Что сделать
Допишите продолжение отрывка о романе Хемингуэя «Фиеста», начиная сразу после его последнего предложения.

Отрывок текста
※
Имя явлению дал первый из двух эпиграфов к "Фиесте": "Все вы потерянное поколение", слова, созданные Г. Стайн (4, 495). Отсюда напрашивалась и буквальная смысловая локализация самого романа. Изначальная ущербность, звучащая здесь, слишком частота неправомерно замыкает художественный мир романа узкими границами "поколения".

Многократно опробованный подход к роману с позиций конкретно-исторических теперь уже мало что дает для понимания причин активного восприятия и растущего через полвека влияния "Фиесты"...

М.М. Бахтин отмечал, что великое произведение искусства подготавливается веками и являет собой плод долгого созревания. Только из условий ближнего времени понять произведение нельзя. И будущая жизнь книги, содержание которой в критическом восприятии накрепко замкнуто в эпохе создания, необъяснима (5, 238).

Персонажи "Фиесты" болезненно остро помнят свое недавнее военное прошлое и, не умея справиться с ним как с несчастьем, упорно стараются найти забвение в бесконечной череде сомнительных удовольствий. "Потерянные" в хаосе настоящего, они старательно и вызывающе культивируют собственную безответственность, что безусловно приводит к нравственной деградации. Все это действительные признаки времени и поколения.

Однако поколения приходят и уходят, а мир Хемингуэя с успехом отзывается на все новые вопросы, разочарования и надежды. Становится недостаточной однозначная идеологическая трактовка романа, с которой, впрочем, спорил и сам автор, писавший о том, что эта книга должна быть не "пустой или горькой сатирой, а проклятой трагедией, где земля остается вечной, как герой" (6, 213-214. Курсив мой: С. З.).

Потерянности и отчаянию противостоят земля (Париж, Испания) – земля как герой и герой, способный осознать это противостояние и удержать, несмотря ни на что, веру в жизнь. Это Джейк Барнс, которому доверена роль повествователя в романе. Он – единственный непобежденный в романе, но зато голос его звучит долго и внятно.

Как и в дальнейшем творчестве Хемингуэя, здесь одинокий герой-протагонист находит опору лишь в собственном нравственном кодексе; но кодекс этот не носит романтически-умозрительного характера, а сам в свою очередь черпает силу в вечной жизненности природы – жизненности, воспринятой как праздник. Фиеста – празднование бесконечно обновлявшейся жизни. "И восходит солнце" - а главное авторское название романа дополняет символику фиесты необходимым признаком повтора.
※
Записанные данные
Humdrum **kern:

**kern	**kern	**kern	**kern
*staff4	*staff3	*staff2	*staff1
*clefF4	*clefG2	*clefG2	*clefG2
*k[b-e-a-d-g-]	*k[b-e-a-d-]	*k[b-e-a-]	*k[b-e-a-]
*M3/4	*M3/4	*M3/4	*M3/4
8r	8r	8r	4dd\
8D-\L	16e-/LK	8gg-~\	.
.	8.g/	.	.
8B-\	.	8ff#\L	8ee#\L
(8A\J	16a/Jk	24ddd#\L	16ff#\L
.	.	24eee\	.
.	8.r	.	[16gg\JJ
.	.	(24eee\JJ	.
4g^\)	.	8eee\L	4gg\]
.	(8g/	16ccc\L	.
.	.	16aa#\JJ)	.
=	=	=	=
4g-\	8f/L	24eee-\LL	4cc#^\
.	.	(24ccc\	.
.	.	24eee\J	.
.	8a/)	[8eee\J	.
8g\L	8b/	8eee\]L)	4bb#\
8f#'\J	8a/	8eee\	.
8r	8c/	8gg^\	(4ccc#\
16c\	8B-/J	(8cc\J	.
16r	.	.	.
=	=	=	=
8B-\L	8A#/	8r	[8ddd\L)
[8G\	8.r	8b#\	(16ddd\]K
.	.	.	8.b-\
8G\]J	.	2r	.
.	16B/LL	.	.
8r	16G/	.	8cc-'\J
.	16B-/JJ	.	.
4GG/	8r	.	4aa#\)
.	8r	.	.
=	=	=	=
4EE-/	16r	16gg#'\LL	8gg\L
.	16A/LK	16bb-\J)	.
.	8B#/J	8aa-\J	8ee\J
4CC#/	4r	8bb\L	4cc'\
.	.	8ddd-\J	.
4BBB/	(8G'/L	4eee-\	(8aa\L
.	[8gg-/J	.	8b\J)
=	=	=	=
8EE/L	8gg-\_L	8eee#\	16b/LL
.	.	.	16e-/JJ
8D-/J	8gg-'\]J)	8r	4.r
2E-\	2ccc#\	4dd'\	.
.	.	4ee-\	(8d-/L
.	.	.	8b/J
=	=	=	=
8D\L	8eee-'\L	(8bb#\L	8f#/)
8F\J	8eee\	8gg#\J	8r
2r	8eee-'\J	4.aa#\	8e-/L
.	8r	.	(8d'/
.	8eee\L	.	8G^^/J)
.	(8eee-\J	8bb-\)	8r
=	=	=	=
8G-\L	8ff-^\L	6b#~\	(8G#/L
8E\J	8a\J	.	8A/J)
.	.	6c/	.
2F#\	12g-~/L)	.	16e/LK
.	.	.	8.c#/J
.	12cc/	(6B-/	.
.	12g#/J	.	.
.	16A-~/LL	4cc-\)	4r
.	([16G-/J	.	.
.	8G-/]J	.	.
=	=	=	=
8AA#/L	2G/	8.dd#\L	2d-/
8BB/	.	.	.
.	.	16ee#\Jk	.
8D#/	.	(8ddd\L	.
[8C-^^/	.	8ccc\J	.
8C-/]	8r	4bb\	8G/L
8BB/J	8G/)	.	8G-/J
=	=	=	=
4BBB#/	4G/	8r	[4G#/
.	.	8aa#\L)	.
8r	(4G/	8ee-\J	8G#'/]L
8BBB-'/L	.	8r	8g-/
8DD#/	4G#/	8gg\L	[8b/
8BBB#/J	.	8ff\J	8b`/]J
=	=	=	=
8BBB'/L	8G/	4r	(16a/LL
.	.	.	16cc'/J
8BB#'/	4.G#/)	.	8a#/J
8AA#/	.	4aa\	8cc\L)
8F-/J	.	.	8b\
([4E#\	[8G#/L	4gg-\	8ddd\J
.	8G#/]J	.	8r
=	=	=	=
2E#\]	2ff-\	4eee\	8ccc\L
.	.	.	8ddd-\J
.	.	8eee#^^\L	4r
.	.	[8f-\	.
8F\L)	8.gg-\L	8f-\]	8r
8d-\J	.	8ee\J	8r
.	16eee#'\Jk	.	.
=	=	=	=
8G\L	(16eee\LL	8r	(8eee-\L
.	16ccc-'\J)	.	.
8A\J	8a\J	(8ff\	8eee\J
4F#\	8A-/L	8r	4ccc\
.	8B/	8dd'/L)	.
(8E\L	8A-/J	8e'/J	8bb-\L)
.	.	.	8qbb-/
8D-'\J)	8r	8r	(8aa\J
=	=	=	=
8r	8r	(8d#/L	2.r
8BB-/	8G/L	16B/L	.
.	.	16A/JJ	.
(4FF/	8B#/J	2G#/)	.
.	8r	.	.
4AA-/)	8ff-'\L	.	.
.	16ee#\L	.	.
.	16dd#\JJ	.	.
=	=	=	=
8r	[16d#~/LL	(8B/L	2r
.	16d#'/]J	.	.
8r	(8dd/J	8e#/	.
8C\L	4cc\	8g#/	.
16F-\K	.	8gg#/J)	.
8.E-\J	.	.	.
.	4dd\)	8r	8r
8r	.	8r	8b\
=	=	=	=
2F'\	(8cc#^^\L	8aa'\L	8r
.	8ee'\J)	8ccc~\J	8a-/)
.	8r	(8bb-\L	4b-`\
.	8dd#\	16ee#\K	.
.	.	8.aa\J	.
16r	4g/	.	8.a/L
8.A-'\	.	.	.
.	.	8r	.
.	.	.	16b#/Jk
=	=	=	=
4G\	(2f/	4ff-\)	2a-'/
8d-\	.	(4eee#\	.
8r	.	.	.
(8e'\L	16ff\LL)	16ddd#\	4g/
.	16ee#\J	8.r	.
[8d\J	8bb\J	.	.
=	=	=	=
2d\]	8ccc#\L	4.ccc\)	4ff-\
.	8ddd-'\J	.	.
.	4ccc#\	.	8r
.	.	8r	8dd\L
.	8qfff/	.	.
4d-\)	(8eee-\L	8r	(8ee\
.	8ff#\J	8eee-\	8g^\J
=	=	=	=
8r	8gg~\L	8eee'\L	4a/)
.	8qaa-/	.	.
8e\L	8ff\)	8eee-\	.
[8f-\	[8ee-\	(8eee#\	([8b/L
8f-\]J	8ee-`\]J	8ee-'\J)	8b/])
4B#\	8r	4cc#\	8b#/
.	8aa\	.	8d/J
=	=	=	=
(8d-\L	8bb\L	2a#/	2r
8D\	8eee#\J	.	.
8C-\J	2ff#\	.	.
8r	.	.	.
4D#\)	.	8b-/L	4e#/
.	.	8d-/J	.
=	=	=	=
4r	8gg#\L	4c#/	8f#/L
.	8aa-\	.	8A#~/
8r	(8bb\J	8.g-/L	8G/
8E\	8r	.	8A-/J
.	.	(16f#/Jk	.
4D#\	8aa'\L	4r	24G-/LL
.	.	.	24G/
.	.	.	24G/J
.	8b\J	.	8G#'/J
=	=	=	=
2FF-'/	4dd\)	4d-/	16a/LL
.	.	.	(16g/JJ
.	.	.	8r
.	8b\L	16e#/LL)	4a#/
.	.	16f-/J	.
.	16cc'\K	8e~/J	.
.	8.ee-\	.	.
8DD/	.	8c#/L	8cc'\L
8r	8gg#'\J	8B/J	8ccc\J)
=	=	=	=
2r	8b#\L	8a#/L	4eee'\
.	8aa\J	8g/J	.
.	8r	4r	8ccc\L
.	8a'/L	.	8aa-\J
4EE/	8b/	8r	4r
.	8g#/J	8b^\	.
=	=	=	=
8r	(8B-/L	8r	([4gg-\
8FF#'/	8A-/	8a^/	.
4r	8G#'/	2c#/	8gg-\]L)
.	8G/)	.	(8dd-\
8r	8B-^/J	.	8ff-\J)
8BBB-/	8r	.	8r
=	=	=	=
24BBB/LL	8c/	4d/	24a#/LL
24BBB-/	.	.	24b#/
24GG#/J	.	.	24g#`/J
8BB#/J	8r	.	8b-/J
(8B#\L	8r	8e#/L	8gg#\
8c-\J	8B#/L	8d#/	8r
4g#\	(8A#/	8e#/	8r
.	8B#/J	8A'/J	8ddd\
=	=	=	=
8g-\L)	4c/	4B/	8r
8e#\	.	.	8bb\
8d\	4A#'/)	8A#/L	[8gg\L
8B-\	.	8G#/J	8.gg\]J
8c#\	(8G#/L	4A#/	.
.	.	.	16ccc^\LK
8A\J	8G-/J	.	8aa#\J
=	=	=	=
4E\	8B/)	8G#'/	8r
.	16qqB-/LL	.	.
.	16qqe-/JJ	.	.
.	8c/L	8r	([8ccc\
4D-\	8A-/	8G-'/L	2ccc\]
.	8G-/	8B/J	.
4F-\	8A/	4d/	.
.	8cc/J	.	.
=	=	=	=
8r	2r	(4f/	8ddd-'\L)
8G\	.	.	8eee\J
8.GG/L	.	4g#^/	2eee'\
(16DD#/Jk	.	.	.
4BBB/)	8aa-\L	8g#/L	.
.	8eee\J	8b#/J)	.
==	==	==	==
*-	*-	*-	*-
※
Ответ
Столь прочная, здоровая опора кодекса выводит хемингуэевского героя за пределы "поколения": рядом с личностями частными, "показными, внешними, отчужденными" Барнс обладает "тем, что Гегель назвал бы "формальной" значительностью души, стойко преданной нравственным началам правды и мужества" (7, 39). Присутствие носителя кодекса в мире, потерянном после большой войны, делает вопросы поколения частным случаем более общей проблемы: современная цивилизация трагически разлучена с естественным бытием мира. И на преодоление разлада направлено возвысившееся сознание героя. В отличие от "потерянных", принимающих предательские сиюминутные обстоятельства за целое мира, задача героя кодекса не вынести миру приговор, но жить в мире, для чего воссоединить в себе и окружающих целое человека, материальное начало с духовным.

Гармония душевного и физического здоровья недостижима для Барнса, над которым жестоко поглумилась война.

Точно так не недостижима она для любимого героя Достоевского – князя Мышкина.

Болезнь героев – знак болезни самого времени; но тем отчетливее звучит нравственный урок героев своему времени, тем выше мера мужества обоих, что личные обстоятельства ставят их на грань отчаяния. Существование такого героя в мире, понимание им мира как самоценности, как собственно источника гармонии несет в себе возможность преодоления кризиса, "релятивирует" все, что разъединяет людей, все, что отзывается последним приговором жизни, придает ей (жизни) "ложную серьезность" (см. суждения М.М. Бахтина о личности "идиота": (8, 300). "Мне все равно; что такое мир, говорит Барнс ("что такое мир" это в каждый ладный момент лишь минутное состояние мира, отменяемое непрерывностью движения: С.З.), Все, что я хочу знать, это как мне в нем жить. Пожалуй, если додуматься, как в нем жить, тем самым поймешь, каков он" (4, 619).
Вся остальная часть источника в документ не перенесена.